**TEXT**:
* * * * *

Human Genetics Institute of New Jersey

My thesis project specifically involves the development of an Aurkc^-/- mouse model for studying human AURKC function, and using that model to characterize AURKC splice variants and sterility-associated mutants in oocytes.  I hypothesized that we could use Aurkc^-/- mice to study the human protein because they are 87% identical in their catalytic domain.  I proved this hypothesis by showing that both the human and mouse protein were both able to rescue the loss of function phenotype in the Aurkc^-/- oocytes (misalignment at metaphase, loss of substrate phosphorylation, metaphase I arrest).  Three splice variants of AURKC have been previously identified in testis tissue, but their presence in oocytes was unknown.  I collaborated with Dr. Nathan Treff at the Reproductive Associates of New Jersey where I performed qRT-PCR on single oocytes samples and found expression of all three variants in every single sample.  The next step was to analyze the functional relevance of these variants in my mouse oocyte model.  Through immunocytochemistry, confocal microscopy, and live imaging, I showed that the three variants do not function equally in female meiosis and have the best function when expressed simultaneously as is found in oocytes.

* * * * *

**INFORMATION**:
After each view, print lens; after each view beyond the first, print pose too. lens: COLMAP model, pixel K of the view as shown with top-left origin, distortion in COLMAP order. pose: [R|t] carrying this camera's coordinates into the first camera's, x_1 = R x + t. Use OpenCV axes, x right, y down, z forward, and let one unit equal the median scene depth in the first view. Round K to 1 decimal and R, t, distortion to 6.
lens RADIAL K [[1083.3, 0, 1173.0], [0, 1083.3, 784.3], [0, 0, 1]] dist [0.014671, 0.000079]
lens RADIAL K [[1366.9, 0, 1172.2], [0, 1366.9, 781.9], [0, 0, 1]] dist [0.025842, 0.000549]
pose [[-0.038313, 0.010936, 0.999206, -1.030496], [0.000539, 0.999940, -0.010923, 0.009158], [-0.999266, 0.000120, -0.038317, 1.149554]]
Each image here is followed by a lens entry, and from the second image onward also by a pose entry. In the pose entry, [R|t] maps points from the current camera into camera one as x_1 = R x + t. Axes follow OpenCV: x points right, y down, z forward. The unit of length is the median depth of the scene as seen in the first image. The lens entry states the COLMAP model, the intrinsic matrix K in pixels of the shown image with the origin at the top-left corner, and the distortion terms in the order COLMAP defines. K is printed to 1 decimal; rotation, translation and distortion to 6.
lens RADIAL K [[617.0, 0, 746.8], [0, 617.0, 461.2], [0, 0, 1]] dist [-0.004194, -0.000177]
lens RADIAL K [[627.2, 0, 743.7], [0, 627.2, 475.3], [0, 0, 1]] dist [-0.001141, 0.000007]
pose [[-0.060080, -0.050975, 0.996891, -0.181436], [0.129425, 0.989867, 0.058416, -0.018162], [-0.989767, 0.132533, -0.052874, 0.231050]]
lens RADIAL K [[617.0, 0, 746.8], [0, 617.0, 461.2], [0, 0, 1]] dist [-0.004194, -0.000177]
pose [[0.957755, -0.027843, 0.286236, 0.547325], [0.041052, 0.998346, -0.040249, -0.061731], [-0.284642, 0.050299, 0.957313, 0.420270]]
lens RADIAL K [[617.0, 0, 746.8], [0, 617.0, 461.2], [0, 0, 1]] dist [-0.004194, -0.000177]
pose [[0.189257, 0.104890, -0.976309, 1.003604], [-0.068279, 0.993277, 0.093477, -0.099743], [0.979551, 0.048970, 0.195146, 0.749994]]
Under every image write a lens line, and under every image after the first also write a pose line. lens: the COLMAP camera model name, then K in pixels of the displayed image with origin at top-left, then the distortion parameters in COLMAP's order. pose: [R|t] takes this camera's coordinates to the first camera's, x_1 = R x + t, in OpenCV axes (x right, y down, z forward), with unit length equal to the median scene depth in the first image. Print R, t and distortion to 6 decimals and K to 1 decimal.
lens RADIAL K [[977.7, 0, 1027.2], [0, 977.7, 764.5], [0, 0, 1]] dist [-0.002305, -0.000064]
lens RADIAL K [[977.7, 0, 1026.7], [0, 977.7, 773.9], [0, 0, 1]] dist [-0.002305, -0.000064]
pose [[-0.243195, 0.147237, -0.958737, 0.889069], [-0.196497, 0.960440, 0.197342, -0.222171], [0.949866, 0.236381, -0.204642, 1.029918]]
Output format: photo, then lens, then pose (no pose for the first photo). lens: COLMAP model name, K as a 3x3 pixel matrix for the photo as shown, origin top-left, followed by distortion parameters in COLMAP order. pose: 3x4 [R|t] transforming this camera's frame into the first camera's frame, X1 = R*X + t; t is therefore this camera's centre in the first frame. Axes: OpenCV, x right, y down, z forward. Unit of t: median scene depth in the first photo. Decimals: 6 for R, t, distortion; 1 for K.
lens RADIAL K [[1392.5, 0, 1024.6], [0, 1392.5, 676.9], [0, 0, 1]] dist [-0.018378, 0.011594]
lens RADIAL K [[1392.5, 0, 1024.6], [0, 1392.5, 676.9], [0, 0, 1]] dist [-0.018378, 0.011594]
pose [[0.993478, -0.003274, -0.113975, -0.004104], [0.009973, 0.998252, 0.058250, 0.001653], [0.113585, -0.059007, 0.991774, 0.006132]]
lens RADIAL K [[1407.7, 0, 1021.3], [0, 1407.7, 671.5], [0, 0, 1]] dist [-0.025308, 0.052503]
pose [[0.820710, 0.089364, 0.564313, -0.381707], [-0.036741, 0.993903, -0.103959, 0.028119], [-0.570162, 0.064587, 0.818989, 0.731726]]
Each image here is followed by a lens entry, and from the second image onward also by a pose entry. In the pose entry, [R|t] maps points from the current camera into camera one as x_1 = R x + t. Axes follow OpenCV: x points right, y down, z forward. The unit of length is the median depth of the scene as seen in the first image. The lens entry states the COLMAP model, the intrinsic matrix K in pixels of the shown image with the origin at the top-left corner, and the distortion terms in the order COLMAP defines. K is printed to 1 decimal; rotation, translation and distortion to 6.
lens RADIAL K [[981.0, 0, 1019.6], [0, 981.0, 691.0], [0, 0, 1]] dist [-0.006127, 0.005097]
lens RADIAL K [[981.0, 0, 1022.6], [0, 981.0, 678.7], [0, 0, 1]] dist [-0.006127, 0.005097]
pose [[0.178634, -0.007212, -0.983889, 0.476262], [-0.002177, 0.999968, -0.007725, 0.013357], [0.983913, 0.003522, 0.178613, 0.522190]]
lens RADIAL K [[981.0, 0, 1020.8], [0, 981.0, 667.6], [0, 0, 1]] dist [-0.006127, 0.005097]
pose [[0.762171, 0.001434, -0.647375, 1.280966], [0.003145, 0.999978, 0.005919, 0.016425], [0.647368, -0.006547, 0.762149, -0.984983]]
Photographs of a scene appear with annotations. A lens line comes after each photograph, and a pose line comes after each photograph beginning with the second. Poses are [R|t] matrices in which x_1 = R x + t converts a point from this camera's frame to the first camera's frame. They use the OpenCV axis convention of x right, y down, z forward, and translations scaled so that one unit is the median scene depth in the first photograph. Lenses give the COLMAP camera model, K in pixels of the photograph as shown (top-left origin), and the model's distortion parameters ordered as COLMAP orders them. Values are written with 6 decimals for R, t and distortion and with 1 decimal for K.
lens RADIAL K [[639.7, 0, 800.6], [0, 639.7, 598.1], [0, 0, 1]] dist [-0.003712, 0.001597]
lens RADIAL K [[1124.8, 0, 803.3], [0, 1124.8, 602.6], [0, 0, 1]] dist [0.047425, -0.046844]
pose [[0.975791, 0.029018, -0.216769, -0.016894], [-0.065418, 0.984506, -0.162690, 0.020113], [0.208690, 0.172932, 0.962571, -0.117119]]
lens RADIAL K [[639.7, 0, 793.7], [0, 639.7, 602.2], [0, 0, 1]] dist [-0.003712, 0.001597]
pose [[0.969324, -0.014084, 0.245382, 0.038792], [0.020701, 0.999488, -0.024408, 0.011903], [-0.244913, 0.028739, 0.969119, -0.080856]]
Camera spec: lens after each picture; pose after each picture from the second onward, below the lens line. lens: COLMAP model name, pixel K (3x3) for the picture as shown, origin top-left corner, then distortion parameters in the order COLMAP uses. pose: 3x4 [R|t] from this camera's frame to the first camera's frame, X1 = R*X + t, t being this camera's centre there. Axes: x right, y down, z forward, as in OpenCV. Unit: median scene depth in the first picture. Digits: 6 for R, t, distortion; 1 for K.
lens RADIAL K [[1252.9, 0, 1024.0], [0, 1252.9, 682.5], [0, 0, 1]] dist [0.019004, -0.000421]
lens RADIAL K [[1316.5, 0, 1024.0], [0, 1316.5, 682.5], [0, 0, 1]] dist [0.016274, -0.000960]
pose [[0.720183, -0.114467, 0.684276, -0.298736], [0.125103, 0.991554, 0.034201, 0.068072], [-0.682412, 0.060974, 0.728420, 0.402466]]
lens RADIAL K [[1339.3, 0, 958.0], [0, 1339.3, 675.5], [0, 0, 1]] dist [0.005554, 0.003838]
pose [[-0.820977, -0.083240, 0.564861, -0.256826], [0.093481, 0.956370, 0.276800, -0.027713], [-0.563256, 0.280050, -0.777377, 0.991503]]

* * * * *

Carry on the AURKC mouse oocyte thesis description, starting after its final sentence.

            The final portion of my thesis research involves 3 mutations in the coding region of AURKC discovered in sterile men with 100% tetraploid sperm with multiple flagella.  I created Gfp-tagged cRNA constructs of the mutant AURKC and injected these into my Aurkc^-/- oocytes to characterize the phenotypes.  I found one mutant that does not localize or support meiotic progression, but when co-expressed with the wild type AURKC to simulate the heterozygous condition, actually causes cells to prematurely extrude a polar body.  Another mutant localizes only some of the time and is able to phosphorylate the substrate although to a lesser extent than the wild type.  These findings indicate that one mutant may have partial dominant negative function while the other might be only a partial loss of function which could both be extremely useful analytical tools in the laboratory for studying AURKC function in meiosis.